Apuntes para el diario de mi encierro: buscar un sistema más sofisticado para un huerto en casa. Me divierte la idea y me permite escapar; agregar algo distinto. Sembrar papa también. Si en las pelis donde llegan a Marte pueden hacerlas crecer, así como es Marte, yo sería un burro si no logro las mías. Papas y acelgas. Papas, acelgas y fresas. Cuando escribí –junto con dos colegas periodistas– el libro Pandemia, el subtítulo decía: ¿Estamos listos para el rebrote? La conclusión era que no, obvio; ya ni lo compren. Pero lo peor no es eso. El libro es de 2010 y diez años después yo no estaba listo para el rebrote a pesar de haberme leído kilómetros de libros de pandemias, sobre todo las del Siglo XX. ¿Estaba listo para el coronavirus? Claro que no. Escribí un libro pensando en los otros, no en mí. Me doy cuenta ahora, cuando leo y leo cifras y cruzo datos y me sorprendo. No debería estar sorprendido.
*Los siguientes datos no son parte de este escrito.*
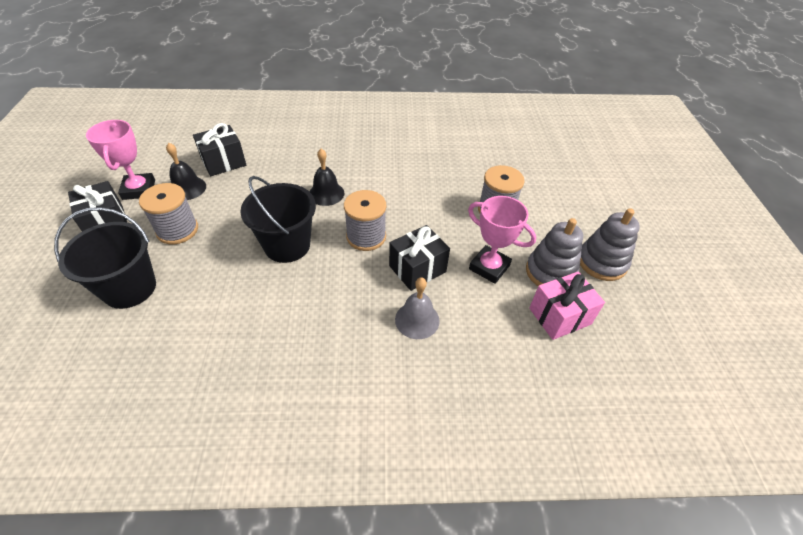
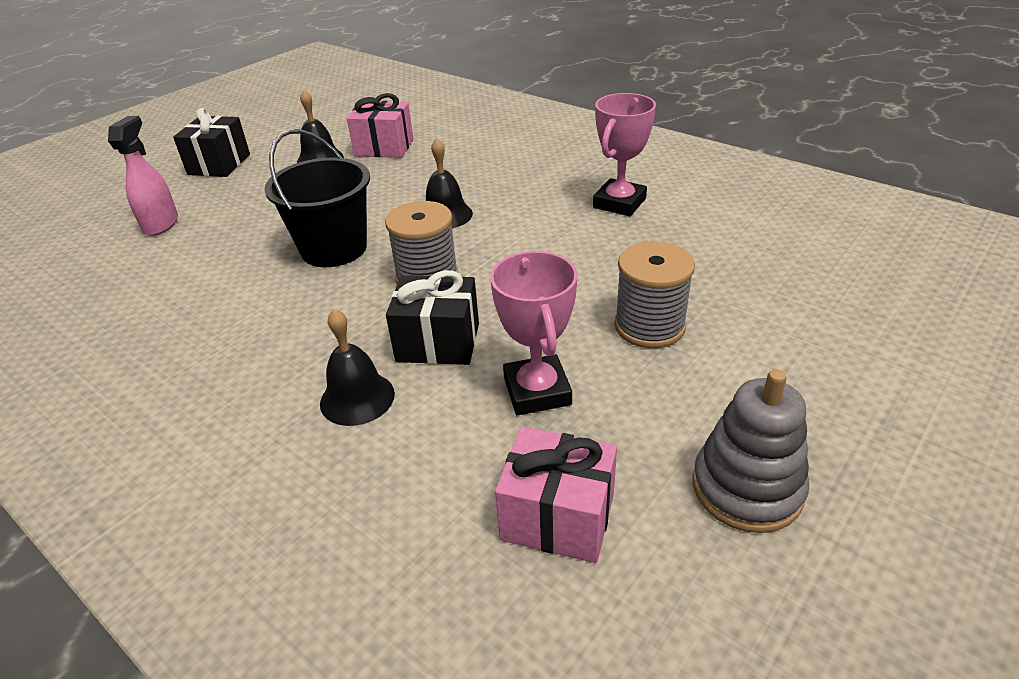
camera: 45 degrees right, 10 degrees down
black bucket [54,207,156,309] -> pink spray bottle [108,116,178,236]
pink trophy [86,120,155,200] -> pink trophy moved to [593,93,656,216]
grey spool [139,183,198,244] -> none
black gift [193,123,246,176] -> pink gift [347,93,413,158]
grey bell [395,277,440,339] -> black bell [320,309,395,426]
grey stacking toy [526,218,583,286] -> none

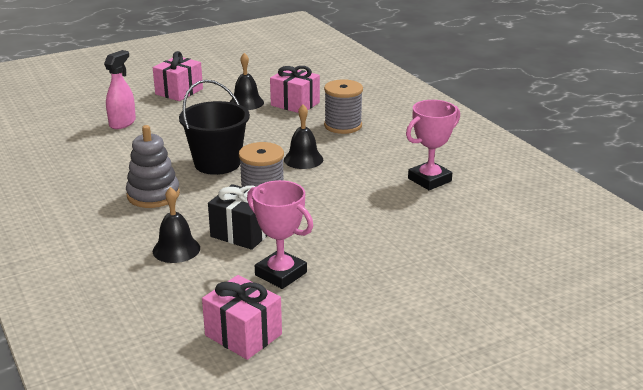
camera: 20 degrees right, 10 degrees down
black gift [173,108,250,177] -> pink gift [153,51,203,101]
pink trophy [490,251,578,416] -> pink trophy turned 60 degrees counterclockwise [247,180,313,289]
grey spool [614,241,695,348] -> grey spool moved to [324,79,363,134]
grey stacking toy [692,369,809,533] -> grey stacking toy moved to [126,125,180,208]

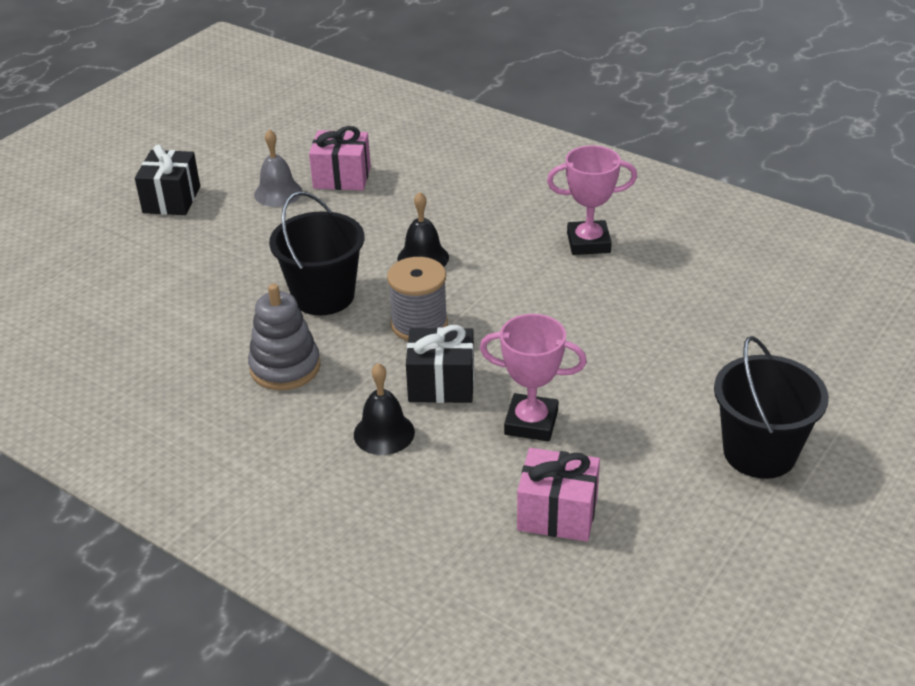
camera: 25 degrees left, 10 degrees up
pink spray bottle [104,50,136,129] -> none
pink gift [153,51,203,101] -> black gift [135,145,200,215]
black bell [230,53,264,110] -> grey bell [254,129,302,207]
grey spool [324,79,363,134] -> none
pink trophy [406,100,460,190] -> pink trophy turned 60 degrees clockwise [547,145,637,255]
none -> black bucket [714,336,829,479]

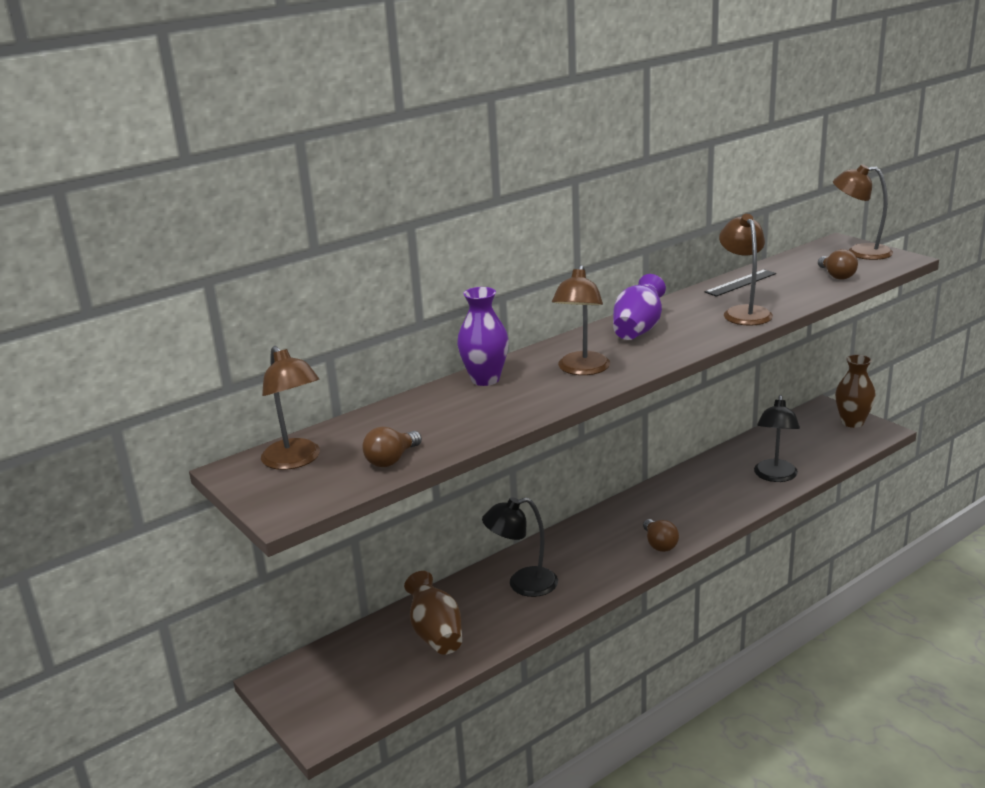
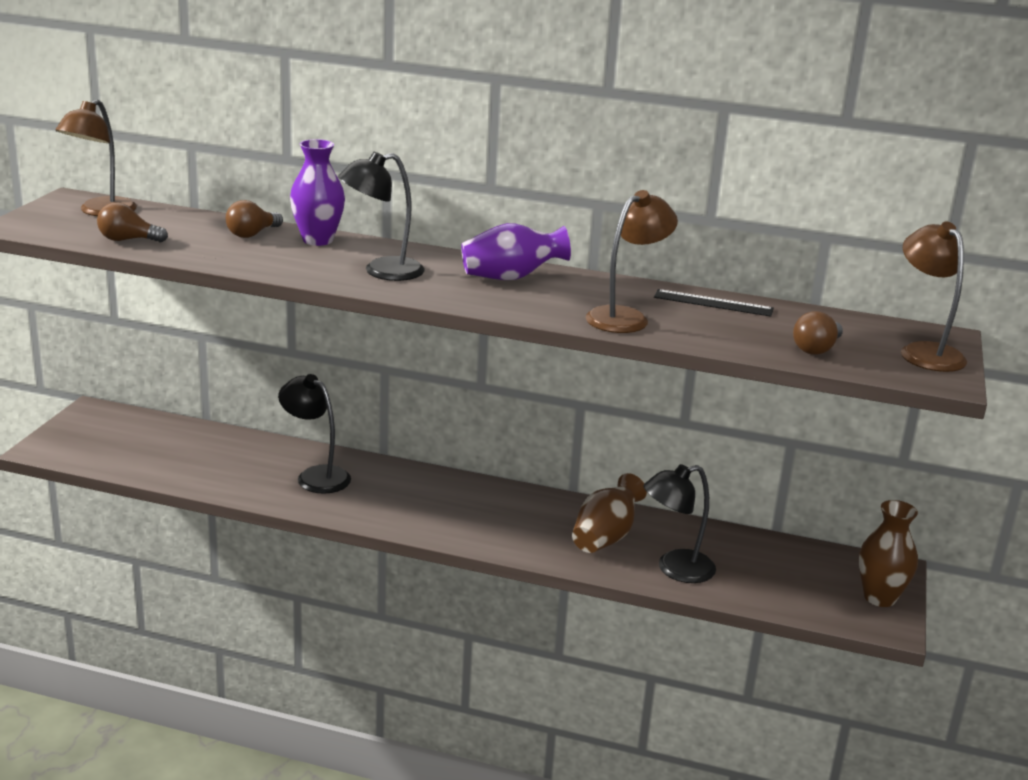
camera: 50 degrees right, 0 degrees up
brown vase [404,571,462,655] -> brown vase moved to [572,473,647,553]
brown lamp [552,265,610,375] -> black lamp [338,152,425,281]
brown light bulb [643,519,679,552] -> brown light bulb moved to [226,200,283,238]

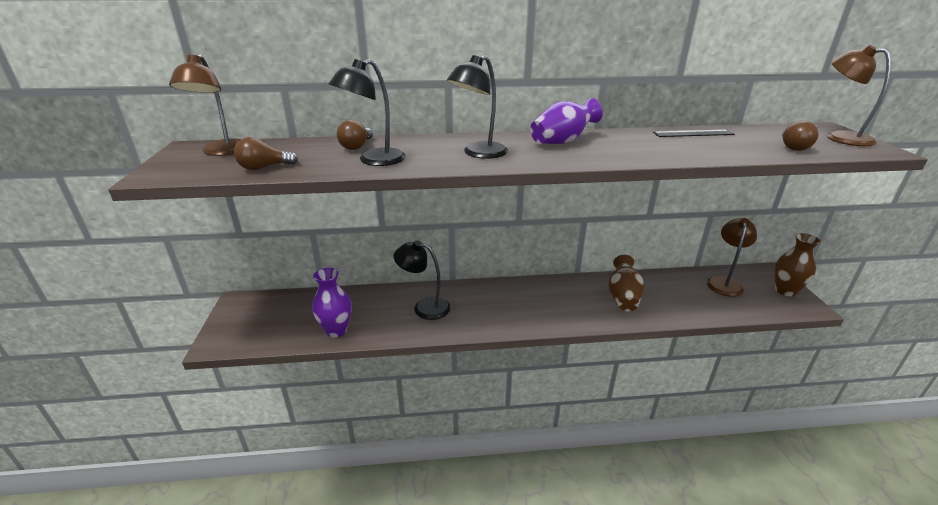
camera: 20 degrees left, 5 degrees up
purple vase [290,139,345,246] -> purple vase moved to [312,268,352,337]
brown lamp [586,190,678,333] -> brown lamp moved to [707,218,757,297]
black lamp [643,464,716,583] -> black lamp moved to [328,59,406,166]

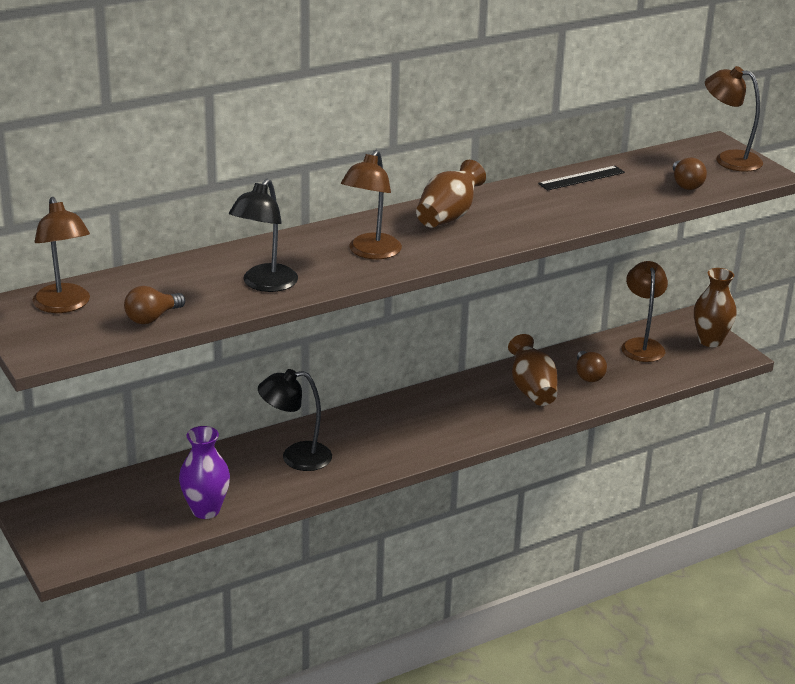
camera: 25 degrees left, 0 degrees up
brown light bulb [337,120,373,150] -> brown light bulb moved to [576,351,607,382]
black lamp [447,55,508,159] -> brown lamp [341,150,402,259]
purple vase [530,98,603,144] -> brown vase [416,160,486,228]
Regreso al súper por tercera vez. Las otras dos fui, me asomé de lejos y me regresé a casa. Estoy aprendiendo de horarios para hacer compras. Otros están calculando lo mismo que yo, así que fui –contra toda lógica o adelantándome a los demás– en domingo por la mañana. Pensé: todos huyen de un domingo en la mañana porque saben que todos queremos ir en domingo en la mañana. Y estuvo bien. Calculé bien. No había tanta gente. Hallé alcohol, por ejemplo, y nunca hay alcohol. Me encontré a los que surten despensas a domicilio. Ahora hay gente de mayor edad, rondando los 60 años o así, arriesgando su vida en repartos a domicilio. Alguien debería enseñarles nuevos modales de COVID-19 antes de que sea COVID-21; antes de que se les pegue el bicho en la careta y sin querer se lo lleven a los dedos y luego a la nariz, los ojos o la boca. Otro apunte para el diario de mi encierro: comprar lijas y barniz para mi escritorio. Es increíble que pase tanto tiempo sentado frente a él y esté tan descuidado. Vamos a lijarlo con calma y a barnizarlo. Vamos a dejarlo como se merece, mi dulce escritorio fiel, porque creo que estaremos juntos primavera, verano, otoño y quizás todo el siguiente invierno –soy optimista y quiero vivir hasta entonces– cuando llegue una vacuna segura. No como la que sacará Trump antes de las elecciones; no como la que repartirán Putin y Xi. Una que realmente sea segura y que dé tiempo para escribir un libro que se llame: Pandemia. ¿Estamos listos para el rebrote? Y prometo que a ese libro sí le pondré atención.